- Given task: Rewrite all the data below with "developed" swapped for "processed" wherever it occurs, keeping everything else the same.

- Data lines:
────

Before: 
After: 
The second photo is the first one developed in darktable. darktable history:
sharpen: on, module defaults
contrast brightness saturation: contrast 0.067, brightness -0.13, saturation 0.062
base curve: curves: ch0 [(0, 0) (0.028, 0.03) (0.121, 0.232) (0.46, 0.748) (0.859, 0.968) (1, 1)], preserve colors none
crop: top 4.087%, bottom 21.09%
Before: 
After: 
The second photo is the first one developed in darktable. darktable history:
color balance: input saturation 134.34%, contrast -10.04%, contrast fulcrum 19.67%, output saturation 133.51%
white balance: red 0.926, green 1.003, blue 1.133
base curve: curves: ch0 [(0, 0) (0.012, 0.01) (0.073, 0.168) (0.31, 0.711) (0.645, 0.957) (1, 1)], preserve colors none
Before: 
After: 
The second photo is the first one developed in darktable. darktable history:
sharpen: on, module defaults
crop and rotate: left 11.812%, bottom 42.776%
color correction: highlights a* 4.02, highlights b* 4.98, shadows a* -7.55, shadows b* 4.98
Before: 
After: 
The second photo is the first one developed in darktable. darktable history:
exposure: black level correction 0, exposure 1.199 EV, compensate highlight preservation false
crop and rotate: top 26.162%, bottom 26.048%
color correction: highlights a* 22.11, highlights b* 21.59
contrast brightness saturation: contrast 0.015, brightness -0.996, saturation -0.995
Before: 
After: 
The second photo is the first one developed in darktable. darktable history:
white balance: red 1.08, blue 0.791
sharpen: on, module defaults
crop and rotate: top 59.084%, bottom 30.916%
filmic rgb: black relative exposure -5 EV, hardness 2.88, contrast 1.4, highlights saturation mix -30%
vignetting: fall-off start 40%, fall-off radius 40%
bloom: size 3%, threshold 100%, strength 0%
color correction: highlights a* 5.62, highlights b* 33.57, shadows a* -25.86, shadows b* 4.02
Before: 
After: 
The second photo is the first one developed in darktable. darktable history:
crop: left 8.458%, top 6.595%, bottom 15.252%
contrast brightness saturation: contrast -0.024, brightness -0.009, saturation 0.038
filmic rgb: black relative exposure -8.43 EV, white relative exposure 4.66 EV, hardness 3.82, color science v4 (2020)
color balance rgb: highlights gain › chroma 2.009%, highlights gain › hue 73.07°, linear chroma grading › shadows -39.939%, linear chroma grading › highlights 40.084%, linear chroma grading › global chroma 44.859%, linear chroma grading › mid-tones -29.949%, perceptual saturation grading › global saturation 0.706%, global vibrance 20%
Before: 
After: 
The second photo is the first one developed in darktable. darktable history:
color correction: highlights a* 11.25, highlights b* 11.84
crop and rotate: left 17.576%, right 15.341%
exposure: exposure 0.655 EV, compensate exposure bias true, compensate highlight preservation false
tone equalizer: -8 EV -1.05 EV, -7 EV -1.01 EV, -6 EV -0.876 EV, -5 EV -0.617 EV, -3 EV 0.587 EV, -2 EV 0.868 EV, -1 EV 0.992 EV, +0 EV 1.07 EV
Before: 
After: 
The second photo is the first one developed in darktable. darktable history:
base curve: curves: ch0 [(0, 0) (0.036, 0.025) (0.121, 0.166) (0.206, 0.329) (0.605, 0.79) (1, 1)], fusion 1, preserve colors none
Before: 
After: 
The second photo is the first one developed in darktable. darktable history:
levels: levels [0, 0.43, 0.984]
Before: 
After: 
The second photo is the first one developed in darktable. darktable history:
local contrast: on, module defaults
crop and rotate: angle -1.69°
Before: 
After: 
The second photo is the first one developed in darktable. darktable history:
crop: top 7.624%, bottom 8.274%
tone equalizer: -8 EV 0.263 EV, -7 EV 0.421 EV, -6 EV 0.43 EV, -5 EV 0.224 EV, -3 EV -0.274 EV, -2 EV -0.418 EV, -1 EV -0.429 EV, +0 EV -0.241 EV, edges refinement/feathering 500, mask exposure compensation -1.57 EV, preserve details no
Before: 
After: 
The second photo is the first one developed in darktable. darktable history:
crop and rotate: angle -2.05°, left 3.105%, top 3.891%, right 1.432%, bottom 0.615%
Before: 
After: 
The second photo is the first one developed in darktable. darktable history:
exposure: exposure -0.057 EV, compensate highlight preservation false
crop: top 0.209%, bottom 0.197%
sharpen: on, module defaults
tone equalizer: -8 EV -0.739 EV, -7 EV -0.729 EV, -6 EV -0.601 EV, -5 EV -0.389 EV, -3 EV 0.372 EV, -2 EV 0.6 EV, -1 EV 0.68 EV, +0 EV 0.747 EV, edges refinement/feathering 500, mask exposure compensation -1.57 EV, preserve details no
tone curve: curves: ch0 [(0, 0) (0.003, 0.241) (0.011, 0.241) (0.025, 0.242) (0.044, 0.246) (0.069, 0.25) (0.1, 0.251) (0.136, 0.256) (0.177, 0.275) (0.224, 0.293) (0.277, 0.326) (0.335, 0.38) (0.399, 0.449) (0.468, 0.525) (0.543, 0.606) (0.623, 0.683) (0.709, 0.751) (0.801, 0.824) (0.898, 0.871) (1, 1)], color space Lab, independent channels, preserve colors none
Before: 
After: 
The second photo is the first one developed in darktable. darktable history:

────

- Solution for this task:
Before: 
After: 
The second photo is the first one processed in darktable. darktable history:
sharpen: on, module defaults
contrast brightness saturation: contrast 0.067, brightness -0.13, saturation 0.062
base curve: curves: ch0 [(0, 0) (0.028, 0.03) (0.121, 0.232) (0.46, 0.748) (0.859, 0.968) (1, 1)], preserve colors none
crop: top 4.087%, bottom 21.09%
Before: 
After: 
The second photo is the first one processed in darktable. darktable history:
color balance: input saturation 134.34%, contrast -10.04%, contrast fulcrum 19.67%, output saturation 133.51%
white balance: red 0.926, green 1.003, blue 1.133
base curve: curves: ch0 [(0, 0) (0.012, 0.01) (0.073, 0.168) (0.31, 0.711) (0.645, 0.957) (1, 1)], preserve colors none
Before: 
After: 
The second photo is the first one processed in darktable. darktable history:
sharpen: on, module defaults
crop and rotate: left 11.812%, bottom 42.776%
color correction: highlights a* 4.02, highlights b* 4.98, shadows a* -7.55, shadows b* 4.98
Before: 
After: 
The second photo is the first one processed in darktable. darktable history:
exposure: black level correction 0, exposure 1.199 EV, compensate highlight preservation false
crop and rotate: top 26.162%, bottom 26.048%
color correction: highlights a* 22.11, highlights b* 21.59
contrast brightness saturation: contrast 0.015, brightness -0.996, saturation -0.995
Before: 
After: 
The second photo is the first one processed in darktable. darktable history:
white balance: red 1.08, blue 0.791
sharpen: on, module defaults
crop and rotate: top 59.084%, bottom 30.916%
filmic rgb: black relative exposure -5 EV, hardness 2.88, contrast 1.4, highlights saturation mix -30%
vignetting: fall-off start 40%, fall-off radius 40%
bloom: size 3%, threshold 100%, strength 0%
color correction: highlights a* 5.62, highlights b* 33.57, shadows a* -25.86, shadows b* 4.02
Before: 
After: 
The second photo is the first one processed in darktable. darktable history:
crop: left 8.458%, top 6.595%, bottom 15.252%
contrast brightness saturation: contrast -0.024, brightness -0.009, saturation 0.038
filmic rgb: black relative exposure -8.43 EV, white relative exposure 4.66 EV, hardness 3.82, color science v4 (2020)
color balance rgb: highlights gain › chroma 2.009%, highlights gain › hue 73.07°, linear chroma grading › shadows -39.939%, linear chroma grading › highlights 40.084%, linear chroma grading › global chroma 44.859%, linear chroma grading › mid-tones -29.949%, perceptual saturation grading › global saturation 0.706%, global vibrance 20%
Before: 
After: 
The second photo is the first one processed in darktable. darktable history:
color correction: highlights a* 11.25, highlights b* 11.84
crop and rotate: left 17.576%, right 15.341%
exposure: exposure 0.655 EV, compensate exposure bias true, compensate highlight preservation false
tone equalizer: -8 EV -1.05 EV, -7 EV -1.01 EV, -6 EV -0.876 EV, -5 EV -0.617 EV, -3 EV 0.587 EV, -2 EV 0.868 EV, -1 EV 0.992 EV, +0 EV 1.07 EV
Before: 
After: 
The second photo is the first one processed in darktable. darktable history:
base curve: curves: ch0 [(0, 0) (0.036, 0.025) (0.121, 0.166) (0.206, 0.329) (0.605, 0.79) (1, 1)], fusion 1, preserve colors none
Before: 
After: 
The second photo is the first one processed in darktable. darktable history:
levels: levels [0, 0.43, 0.984]
Before: 
After: 
The second photo is the first one processed in darktable. darktable history:
local contrast: on, module defaults
crop and rotate: angle -1.69°
Before: 
After: 
The second photo is the first one processed in darktable. darktable history:
crop: top 7.624%, bottom 8.274%
tone equalizer: -8 EV 0.263 EV, -7 EV 0.421 EV, -6 EV 0.43 EV, -5 EV 0.224 EV, -3 EV -0.274 EV, -2 EV -0.418 EV, -1 EV -0.429 EV, +0 EV -0.241 EV, edges refinement/feathering 500, mask exposure compensation -1.57 EV, preserve details no
Before: 
After: 
The second photo is the first one processed in darktable. darktable history:
crop and rotate: angle -2.05°, left 3.105%, top 3.891%, right 1.432%, bottom 0.615%
Before: 
After: 
The second photo is the first one processed in darktable. darktable history:
exposure: exposure -0.057 EV, compensate highlight preservation false
crop: top 0.209%, bottom 0.197%
sharpen: on, module defaults
tone equalizer: -8 EV -0.739 EV, -7 EV -0.729 EV, -6 EV -0.601 EV, -5 EV -0.389 EV, -3 EV 0.372 EV, -2 EV 0.6 EV, -1 EV 0.68 EV, +0 EV 0.747 EV, edges refinement/feathering 500, mask exposure compensation -1.57 EV, preserve details no
tone curve: curves: ch0 [(0, 0) (0.003, 0.241) (0.011, 0.241) (0.025, 0.242) (0.044, 0.246) (0.069, 0.25) (0.1, 0.251) (0.136, 0.256) (0.177, 0.275) (0.224, 0.293) (0.277, 0.326) (0.335, 0.38) (0.399, 0.449) (0.468, 0.525) (0.543, 0.606) (0.623, 0.683) (0.709, 0.751) (0.801, 0.824) (0.898, 0.871) (1, 1)], color space Lab, independent channels, preserve colors none
Before: 
After: 
The second photo is the first one processed in darktable. darktable history:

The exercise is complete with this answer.